Another article from Harvard’s DASH called Race and Genetics: Attempts to Define the Relationship addresses two main topics in this realm. 

  1. It reviews what Francis Collins, the head of the publicly funded project, describes as “the ‘vigorous debate’ on the relationship between race and genetics in the open-access special issue of Nature Genetics entitled ‘Genetics for the Human Race’ in 2004.”
  2. It then explores the most troubling issue in the debate: “many geneticists today work with the assumption that human biology differs by race as it’s conceived through American census categories. It then presents interviews with researchers in two collaborating US laboratories who collect and organize DNA by American notions of ‘race/ethnicity’ and assume that US race categories of classification largely traduce human biogenetic difference.”

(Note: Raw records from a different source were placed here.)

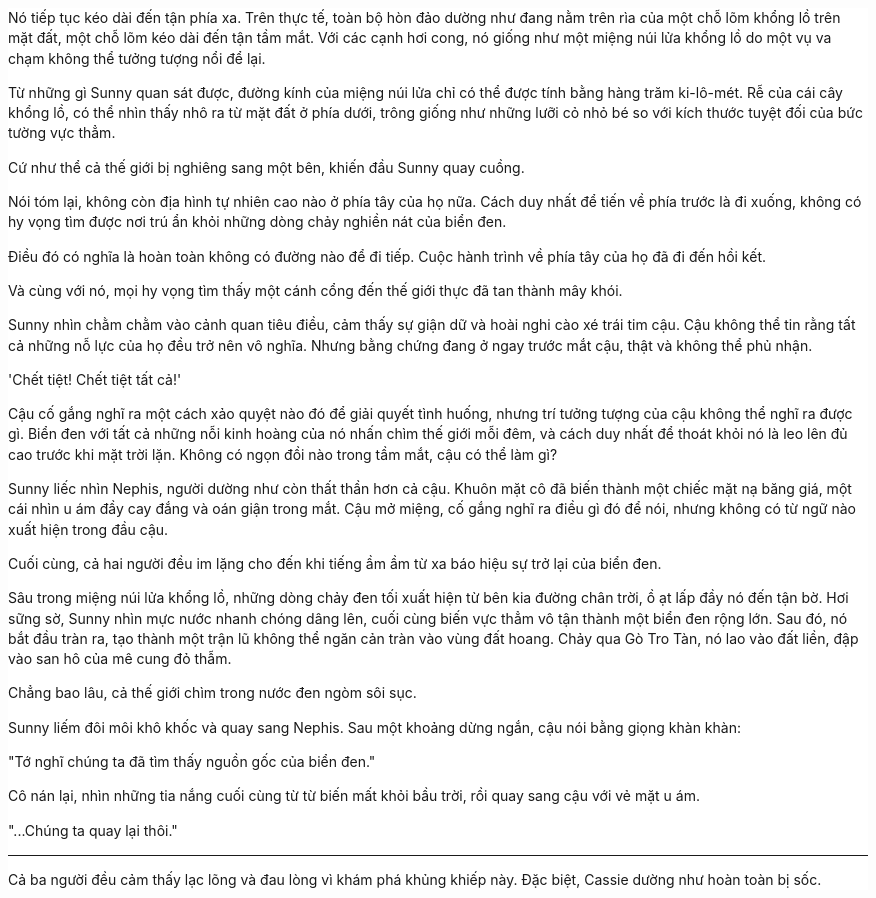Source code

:Nó tiếp tục kéo dài đến tận phía xa. Trên thực tế, toàn bộ hòn đảo dường như đang nằm trên rìa của một chỗ lõm khổng lồ trên mặt đất, một chỗ lõm kéo dài đến tận tầm mắt. Với các cạnh hơi cong, nó giống như một miệng núi lửa khổng lồ do một vụ va chạm không thể tưởng tượng nổi để lại.

Từ những gì Sunny quan sát được, đường kính của miệng núi lửa chỉ có thể được tính bằng hàng trăm ki-lô-mét. Rễ của cái cây khổng lồ, có thể nhìn thấy nhô ra từ mặt đất ở phía dưới, trông giống như những lưỡi cỏ nhỏ bé so với kích thước tuyệt đối của bức tường vực thẳm.

Cứ như thể cả thế giới bị nghiêng sang một bên, khiến đầu Sunny quay cuồng.

Nói tóm lại, không còn địa hình tự nhiên cao nào ở phía tây của họ nữa. Cách duy nhất để tiến về phía trước là đi xuống, không có hy vọng tìm được nơi trú ẩn khỏi những dòng chảy nghiền nát của biển đen.

Điều đó có nghĩa là hoàn toàn không có đường nào để đi tiếp. Cuộc hành trình về phía tây của họ đã đi đến hồi kết.

Và cùng với nó, mọi hy vọng tìm thấy một cánh cổng đến thế giới thực đã tan thành mây khói.

Sunny nhìn chằm chằm vào cảnh quan tiêu điều, cảm thấy sự giận dữ và hoài nghi cào xé trái tim cậu. Cậu không thể tin rằng tất cả những nỗ lực của họ đều trở nên vô nghĩa. Nhưng bằng chứng đang ở ngay trước mắt cậu, thật và không thể phủ nhận.

'Chết tiệt! Chết tiệt tất cả!'

Cậu cố gắng nghĩ ra một cách xảo quyệt nào đó để giải quyết tình huống, nhưng trí tưởng tượng của cậu không thể nghĩ ra được gì. Biển đen với tất cả những nỗi kinh hoàng của nó nhấn chìm thế giới mỗi đêm, và cách duy nhất để thoát khỏi nó là leo lên đủ cao trước khi mặt trời lặn. Không có ngọn đồi nào trong tầm mắt, cậu có thể làm gì?

Sunny liếc nhìn Nephis, người dường như còn thất thần hơn cả cậu. Khuôn mặt cô đã biến thành một chiếc mặt nạ băng giá, một cái nhìn u ám đầy cay đắng và oán giận trong mắt. Cậu mở miệng, cố gắng nghĩ ra điều gì đó để nói, nhưng không có từ ngữ nào xuất hiện trong đầu cậu.

Cuối cùng, cả hai người đều im lặng cho đến khi tiếng ầm ầm từ xa báo hiệu sự trở lại của biển đen.

Sâu trong miệng núi lửa khổng lồ, những dòng chảy đen tối xuất hiện từ bên kia đường chân trời, ồ ạt lấp đầy nó đến tận bờ. Hơi sững sờ, Sunny nhìn mực nước nhanh chóng dâng lên, cuối cùng biến vực thẳm vô tận thành một biển đen rộng lớn. Sau đó, nó bắt đầu tràn ra, tạo thành một trận lũ không thể ngăn cản tràn vào vùng đất hoang. Chảy qua Gò Tro Tàn, nó lao vào đất liền, đập vào san hô của mê cung đỏ thẫm.

Chẳng bao lâu, cả thế giới chìm trong nước đen ngòm sôi sục.

Sunny liếm đôi môi khô khốc và quay sang Nephis. Sau một khoảng dừng ngắn, cậu nói bằng giọng khàn khàn:

"Tớ nghĩ chúng ta đã tìm thấy nguồn gốc của biển đen."

Cô nán lại, nhìn những tia nắng cuối cùng từ từ biến mất khỏi bầu trời, rồi quay sang cậu với vẻ mặt u ám.

"...Chúng ta quay lại thôi."

***

Cả ba người đều cảm thấy lạc lõng và đau lòng vì khám phá khủng khiếp này. Đặc biệt, Cassie dường như hoàn toàn bị sốc.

Yet again, another Harvard Magazine article, Duana Fullwiley, who has studied the ethical, legal, and social implications of the human genome project, asks the critical question, “Is race, then, purely a social construct? The fact that racial categories change from one society to another might suggest it is.”

For example, in federally funded scientific research and popular services like ancestry testing, claims are made to prove membership in a particular race, group, or tribe and genetic testing. This appears to give scientific credit to the idea that racial categories have a biological basis. According to Fulwiley, “There is no genetic basis for race.”

Human Connectedness

In February, Spencer Wells, Ph.D. ’94, came to Harvard to tell a story of human connectedness. When the question was raised about race, Wells’s response was crystal clear. “Racism is not only socially divisive but also scientifically incorrect.” We are all descendants of people who lived in Africa recently,” he says. “We are all Africans under the skin.” The kinds of differences people notice, such as skin pigmentation, limb length, or other adaptations, are “basically surface features that have been selected for in the environment. When you peer beneath the surface at the underlying level of genetic variation, we are all much more similar than we appear to be. There are no clear, sharp delineations.”

As we move through these sad, tragic, painful, and messy times, we can better educate ourselves to understand the root of the issues. Positive change is inevitable in making efforts to do all possible to listen, learn, support, and uplift one another. No matter how long this road might be, I stand committed to justice and respect for humanity in full solidarity.